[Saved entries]
=== Begin Enclosure ===
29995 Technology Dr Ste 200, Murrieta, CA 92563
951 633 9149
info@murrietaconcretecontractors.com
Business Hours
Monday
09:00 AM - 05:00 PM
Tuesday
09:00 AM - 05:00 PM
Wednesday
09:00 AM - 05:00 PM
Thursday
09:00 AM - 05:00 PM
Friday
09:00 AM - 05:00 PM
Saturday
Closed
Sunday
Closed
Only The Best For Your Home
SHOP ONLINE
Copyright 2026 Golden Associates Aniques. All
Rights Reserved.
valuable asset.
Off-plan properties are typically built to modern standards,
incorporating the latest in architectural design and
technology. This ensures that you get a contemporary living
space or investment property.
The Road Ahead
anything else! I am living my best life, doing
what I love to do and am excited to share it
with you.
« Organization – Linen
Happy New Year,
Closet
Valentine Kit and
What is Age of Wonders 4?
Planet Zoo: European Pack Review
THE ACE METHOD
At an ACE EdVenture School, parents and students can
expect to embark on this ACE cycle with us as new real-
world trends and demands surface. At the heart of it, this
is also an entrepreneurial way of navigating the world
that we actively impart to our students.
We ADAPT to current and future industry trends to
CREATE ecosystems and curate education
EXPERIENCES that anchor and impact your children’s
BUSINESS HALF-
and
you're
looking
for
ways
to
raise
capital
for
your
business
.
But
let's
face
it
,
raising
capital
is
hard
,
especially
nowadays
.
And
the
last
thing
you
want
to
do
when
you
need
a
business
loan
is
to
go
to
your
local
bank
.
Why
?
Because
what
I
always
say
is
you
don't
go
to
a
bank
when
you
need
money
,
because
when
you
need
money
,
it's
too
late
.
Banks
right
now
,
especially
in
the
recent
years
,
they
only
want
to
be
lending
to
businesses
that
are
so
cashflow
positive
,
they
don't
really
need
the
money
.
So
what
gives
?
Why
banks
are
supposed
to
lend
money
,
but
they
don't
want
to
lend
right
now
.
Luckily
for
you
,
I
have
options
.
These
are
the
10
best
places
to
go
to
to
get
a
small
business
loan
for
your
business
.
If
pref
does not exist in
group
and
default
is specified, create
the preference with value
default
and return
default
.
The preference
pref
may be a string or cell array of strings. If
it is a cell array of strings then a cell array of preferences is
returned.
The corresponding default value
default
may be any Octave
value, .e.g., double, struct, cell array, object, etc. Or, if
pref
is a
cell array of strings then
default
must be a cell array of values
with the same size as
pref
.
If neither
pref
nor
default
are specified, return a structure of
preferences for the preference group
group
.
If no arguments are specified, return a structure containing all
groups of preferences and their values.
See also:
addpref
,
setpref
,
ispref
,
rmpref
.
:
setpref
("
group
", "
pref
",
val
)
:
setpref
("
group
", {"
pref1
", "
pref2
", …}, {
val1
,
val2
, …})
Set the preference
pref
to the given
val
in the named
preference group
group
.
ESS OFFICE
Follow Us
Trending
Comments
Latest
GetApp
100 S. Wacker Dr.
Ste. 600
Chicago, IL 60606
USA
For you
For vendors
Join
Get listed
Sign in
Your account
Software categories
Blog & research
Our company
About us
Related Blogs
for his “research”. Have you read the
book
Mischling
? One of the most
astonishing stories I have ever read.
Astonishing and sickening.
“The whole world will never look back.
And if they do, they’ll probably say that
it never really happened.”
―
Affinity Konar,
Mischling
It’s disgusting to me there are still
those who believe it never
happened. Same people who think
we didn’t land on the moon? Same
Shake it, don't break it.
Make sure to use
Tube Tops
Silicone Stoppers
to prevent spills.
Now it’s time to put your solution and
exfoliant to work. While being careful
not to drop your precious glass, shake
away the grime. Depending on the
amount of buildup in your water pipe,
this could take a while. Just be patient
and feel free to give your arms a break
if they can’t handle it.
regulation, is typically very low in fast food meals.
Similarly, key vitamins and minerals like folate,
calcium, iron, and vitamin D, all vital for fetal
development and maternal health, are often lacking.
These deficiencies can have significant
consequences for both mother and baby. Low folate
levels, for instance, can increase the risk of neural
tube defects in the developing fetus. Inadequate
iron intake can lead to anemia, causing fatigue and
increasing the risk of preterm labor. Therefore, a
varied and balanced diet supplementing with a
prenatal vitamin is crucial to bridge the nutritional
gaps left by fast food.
=== End Enclosure ===
▸ Exercise aim: Output the lines of the listing as a JSON array of strings, one string per line and no blank lines, starting at the first line and ending at the line that contains "valuable asset.".

▸ Written reply:
[
  "29995 Technology Dr Ste 200, Murrieta, CA 92563",
  "951 633 9149",
  "info@murrietaconcretecontractors.com",
  "Business Hours",
  "Monday",
  "09:00 AM - 05:00 PM",
  "Tuesday",
  "09:00 AM - 05:00 PM",
  "Wednesday",
  "09:00 AM - 05:00 PM",
  "Thursday",
  "09:00 AM - 05:00 PM",
  "Friday",
  "09:00 AM - 05:00 PM",
  "Saturday",
  "Closed",
  "Sunday",
  "Closed",
  "Only The Best For Your Home",
  "SHOP ONLINE",
  "Copyright 2026 Golden Associates Aniques. All",
  "Rights Reserved.",
  "valuable asset."
]